7.3.5. Start Twister

After you go back to the master node (master), simply type command ./start_twister.sh & under $TWISTER_HOME/bin:

[root@master:bin# ./start_twister.sh &
[1] 7844
root@master:bin# master
Oct 30, 2011 11:34:38 PM org.apache.activemq.transport.failover.FailoverTransport doReconnect
INFO: Successfully connected to tcp://slave:61616
1    [main] INFO  cgl.imr.worker.DaemonWorker  - Daemon no: 0 started with 8 workers.
slave
Oct 30, 2011 11:34:39 PM org.apache.activemq.transport.failover.FailoverTransport doReconnect
INFO: Successfully connected to tcp://slave:61616
0    [main] INFO  cgl.imr.worker.DaemonWorker  - Daemon no: 1 started with 8 workers.

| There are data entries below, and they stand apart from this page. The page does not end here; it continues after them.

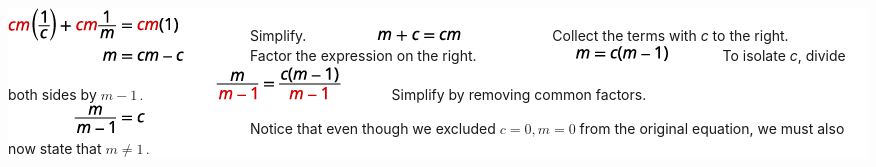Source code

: <td data-align="left"><span xmlns:x="http://www.w3.org/1999/xhtml" data-type="media" data-alt=".">
<img src="../resources/CNX_IntAlg_Figure_07_04_010d_img.jpg" alt="." />
</span>
</td>
</tr>
<tr>
<td data-align="left">Simplify.</td>
<td data-align="left"><span xmlns:x="http://www.w3.org/1999/xhtml" data-type="media" data-alt=".">
<img src="../resources/CNX_IntAlg_Figure_07_04_010e_img.jpg" alt="." />
</span>
</td>
</tr>
<tr>
<td data-align="left">Collect the terms with <em>c</em> to the right.</td>
<td data-align="left"><span xmlns:x="http://www.w3.org/1999/xhtml" data-type="media" data-alt=".">
<img src="../resources/CNX_IntAlg_Figure_07_04_010f_img.jpg" alt="." />
</span>
</td>
</tr>
<tr>
<td data-align="left">Factor the expression on the right.</td>
<td data-align="left"><span xmlns:x="http://www.w3.org/1999/xhtml" data-type="media" data-alt=".">
<img src="../resources/CNX_IntAlg_Figure_07_04_010g_img.jpg" alt="." />
</span>
</td>
</tr>
<tr>
<td data-align="left">To isolate <em>c</em>, divide both sides by <math xmlns="http://www.w3.org/1998/Math/MathML"><mrow><mi>m</mi><mo>−</mo><mn>1</mn><mo>.</mo></mrow></math></td>
<td data-align="left"><span xmlns:x="http://www.w3.org/1999/xhtml" data-type="media" data-alt=".">
<img src="../resources/CNX_IntAlg_Figure_07_04_010h_img.jpg" alt="." />
</span>
</td>
</tr>
<tr>
<td data-align="left">Simplify by removing common factors.</td>
<td data-align="left"><span xmlns:x="http://www.w3.org/1999/xhtml" data-type="media" data-alt=".">
<img src="../resources/CNX_IntAlg_Figure_07_04_010i_img.jpg" alt="." />
</span>
</td>
</tr>
<tr>
<td colspan="2" data-align="left">Notice that even though we excluded <math xmlns="http://www.w3.org/1998/Math/MathML"><mrow><mi>c</mi><mo>=</mo><mn>0</mn><mo>,</mo><mi>m</mi><mo>=</mo><mn>0</mn></mrow></math> from the original equation, we must also now state that <math xmlns="http://www.w3.org/1998/Math/MathML"><mrow><mi>m</mi><mo>≠</mo><mn>1</mn><mo>.</mo></mrow></math></td>
</tr>
</tbody></table>
</div>
</div>
</div>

[1]+  Done                    ./start_twister.sh

If you can see similar message above, twister has started successfully.

7.4. Verify Twister Status

Also you can use command “jps” on each node to make sure Twister (TwisterDaemon) is running.

On master node:

# on master node
root@master:bin# jps
7878 TwisterDaemon
7909 Jps

On slave and ActiveMQ node:

# on slave and ActiveMQ node
root@slave:bin# jps
4265 Jps
4025 run.jar
4185 TwisterDaemon